In other words, big.
That’s according to Dr. Fred Musser, professor of entomology at Mississippi State University.
There were 130 at the MSU Delta Research and Extension Center in Stoneville, Musser said. Also, 80 lines were engaged in the live stream of the forum, he said.
“It is infesting most of the soybeans in Mississippi,” Musser said on Tuesday. The last outbreak of the pest in the state was in 2009, but that was followed by a cold winter, which meant that it was not tracked closely as a major blip on the agricultural radar.
Last winter was mild, which allowed the insect to make inroads much deeper and farther north.
Dr. Jeff Davis of the Louisiana State University Ag Center, said the pest has been found in “threshold” numbers as far north as the Missouri Bootheel this year.
Musser said that whereas other kinds of stink bugs can be controlled with one spraying, the redbands require three or four applications.

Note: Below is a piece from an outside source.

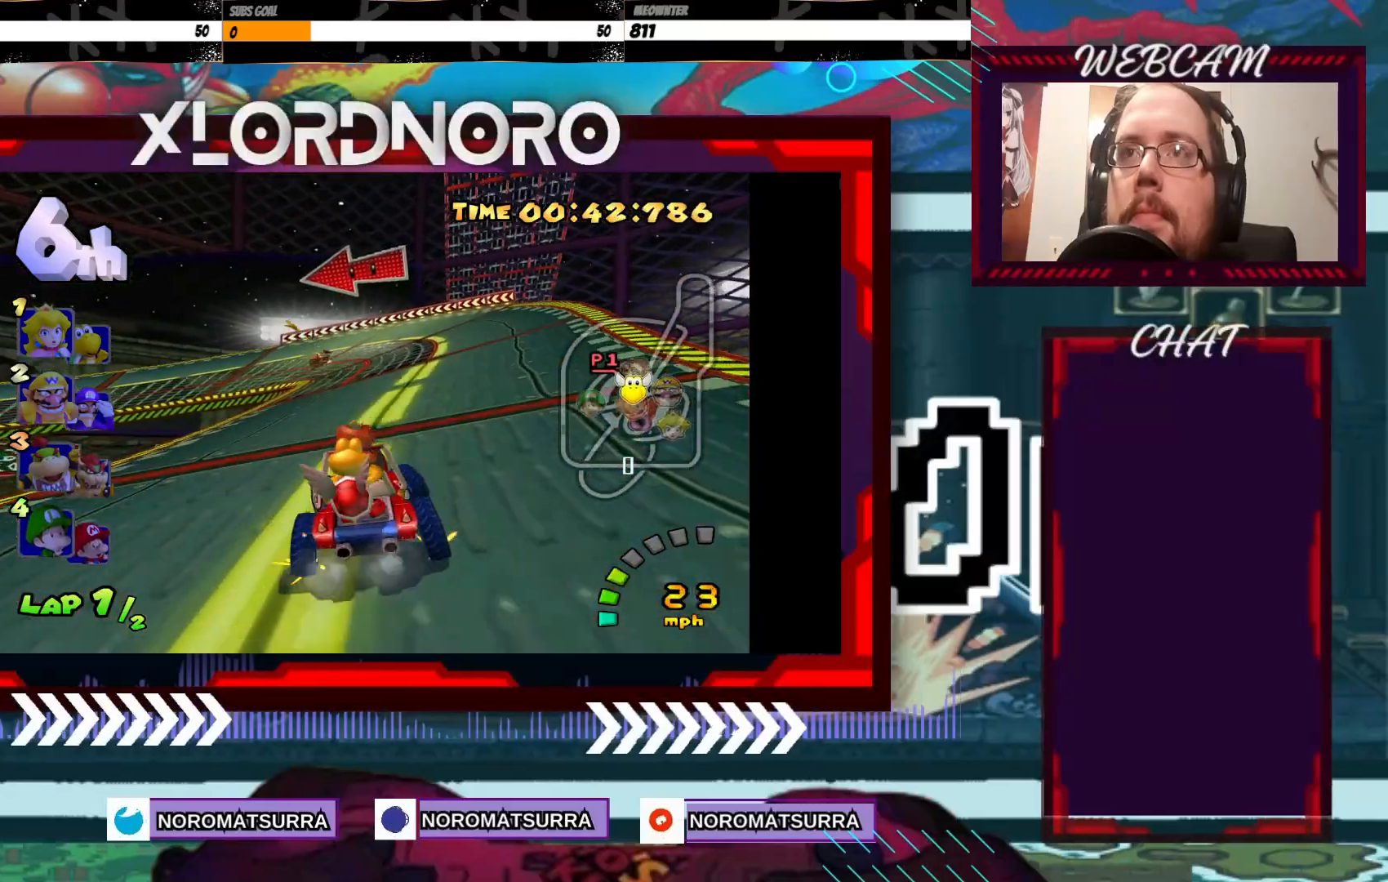
{"dt_ms": 500, "buttons": ["A", "R2"], "left_stick": "left", "events": [[200, "left_stick", "right"], [433, "left_stick", "left"]]}
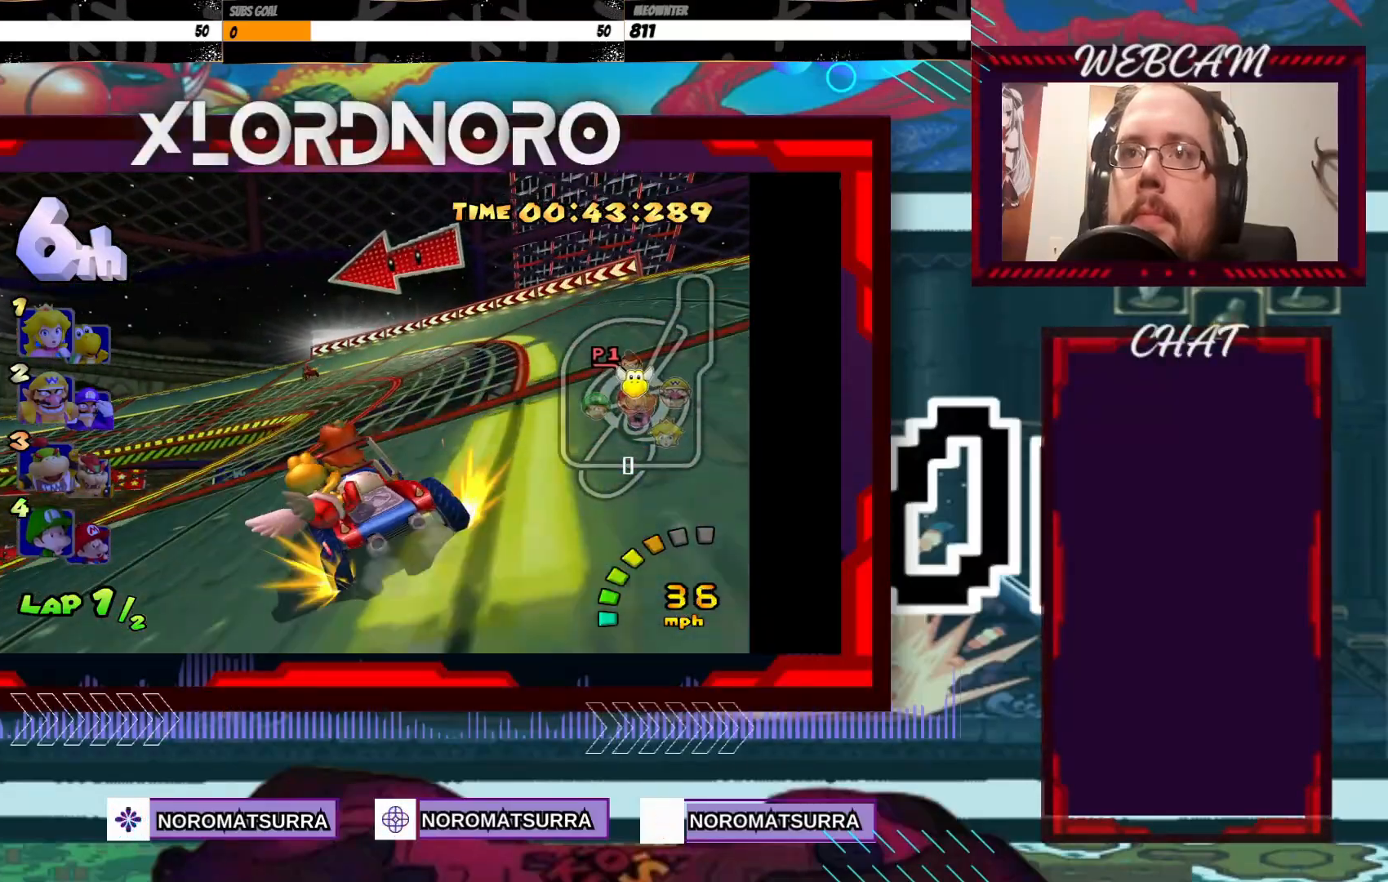
{"dt_ms": 500, "buttons": ["A", "R2"], "left_stick": "left", "events": []}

The redband is the most voracious variety, with an unusually large mouth that allows it to do more damage to the soybean crop, which was Mississippi’s most valuable, valued at $1 billion in 2016 and this year constitutes two-thirds of all the row-crop acreage in the state.
“It is the most dangerous stink bug,” Davis said.
Dr. Angus Catchot, MSU Extension entomologist, said at the forum that in 2009 about 20 counties were sprayed for redbands, which arrived late that growing season.
But this year, the bugs arrived early, and the longer they stay the worse it is for the crop.
Another concern is that crimson clover put out along highways to control erosion is a haven for the pest, said Davis.
“It’s almost like the Red Bull for the redbanded stink bug,” he said, adding that discussions are being held about the conflict.